Consigne = Mettez à jour toutes les lignes ci-dessous en remplaçant « category » par « class », sans rien changer d'autre. Ne reprenez pas les images dans votre réponse.

***

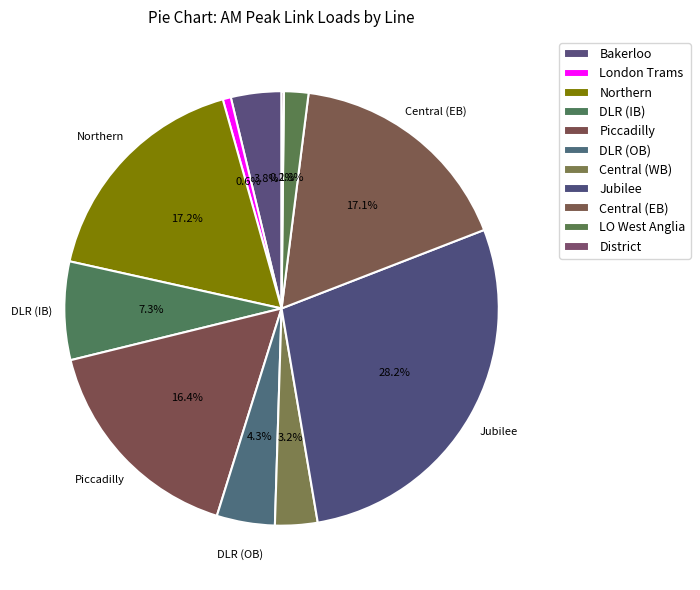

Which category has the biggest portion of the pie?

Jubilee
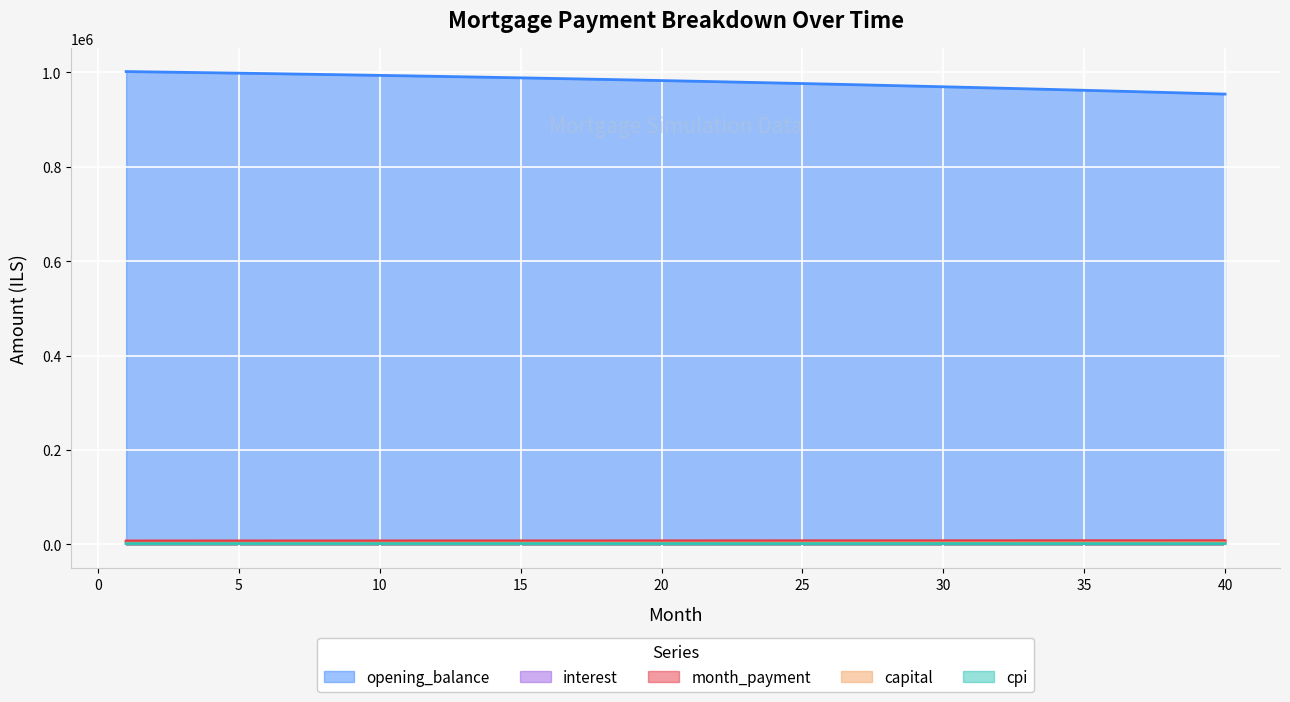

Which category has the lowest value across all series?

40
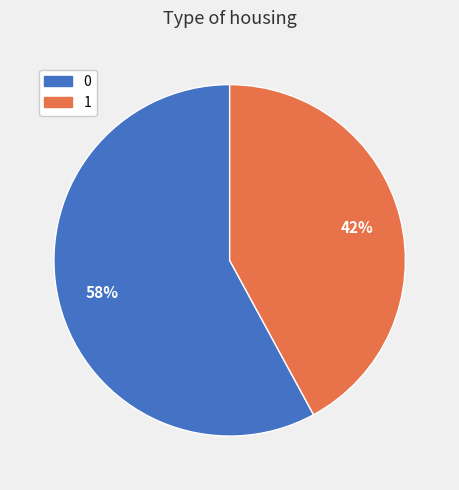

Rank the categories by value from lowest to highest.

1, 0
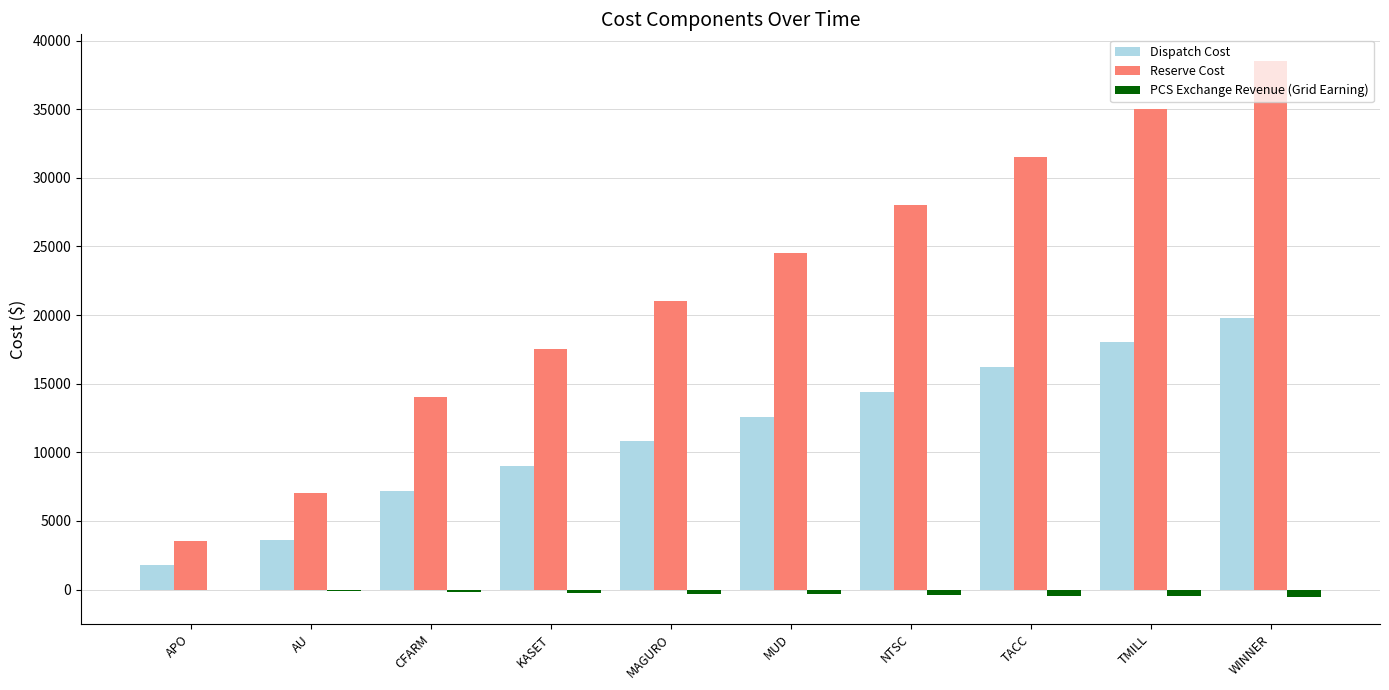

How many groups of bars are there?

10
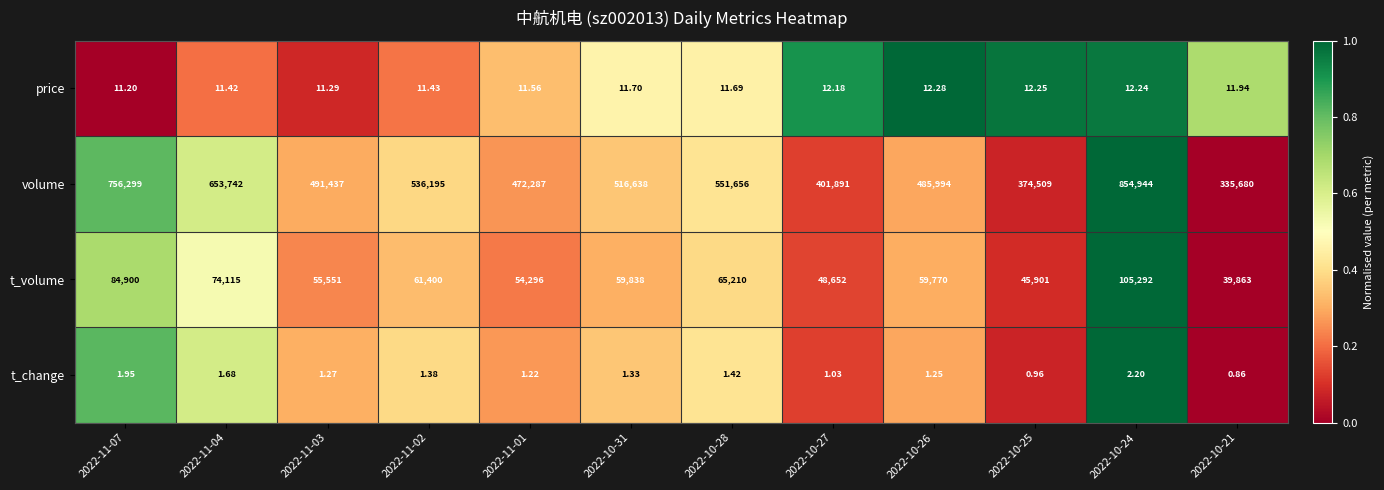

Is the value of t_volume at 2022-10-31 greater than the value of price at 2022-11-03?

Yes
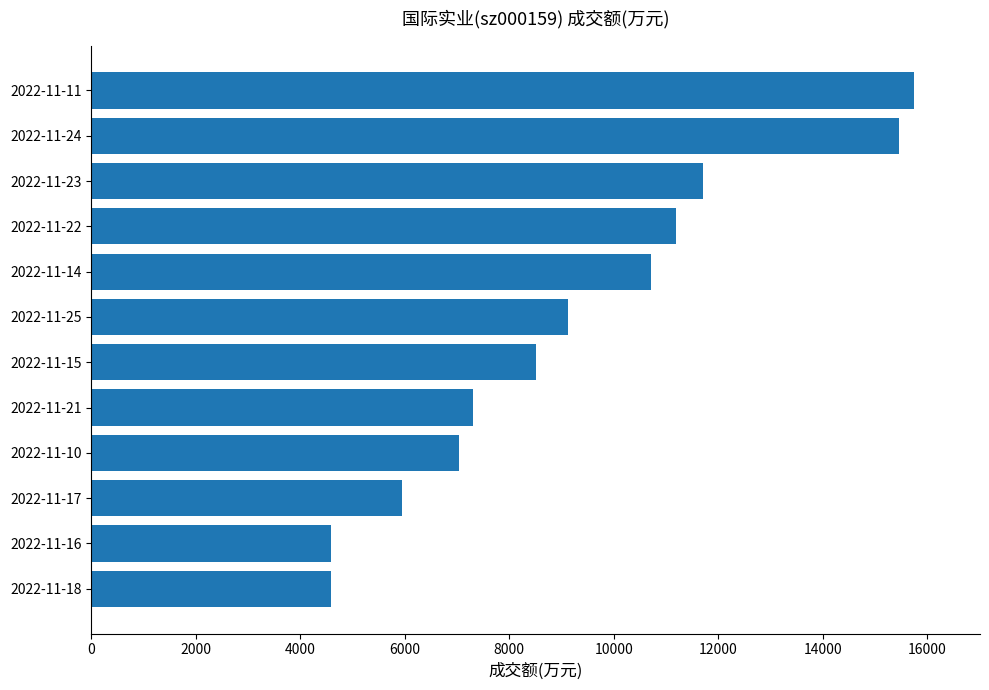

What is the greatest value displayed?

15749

***

Réponse =
Which class has the biggest portion of the pie?

Jubilee

Which class has the lowest value across all series?

40

Rank the categories by value from lowest to highest.

1, 0

How many groups of bars are there?

10

Is the value of t_volume at 2022-10-31 greater than the value of price at 2022-11-03?

Yes

What is the greatest value displayed?

15749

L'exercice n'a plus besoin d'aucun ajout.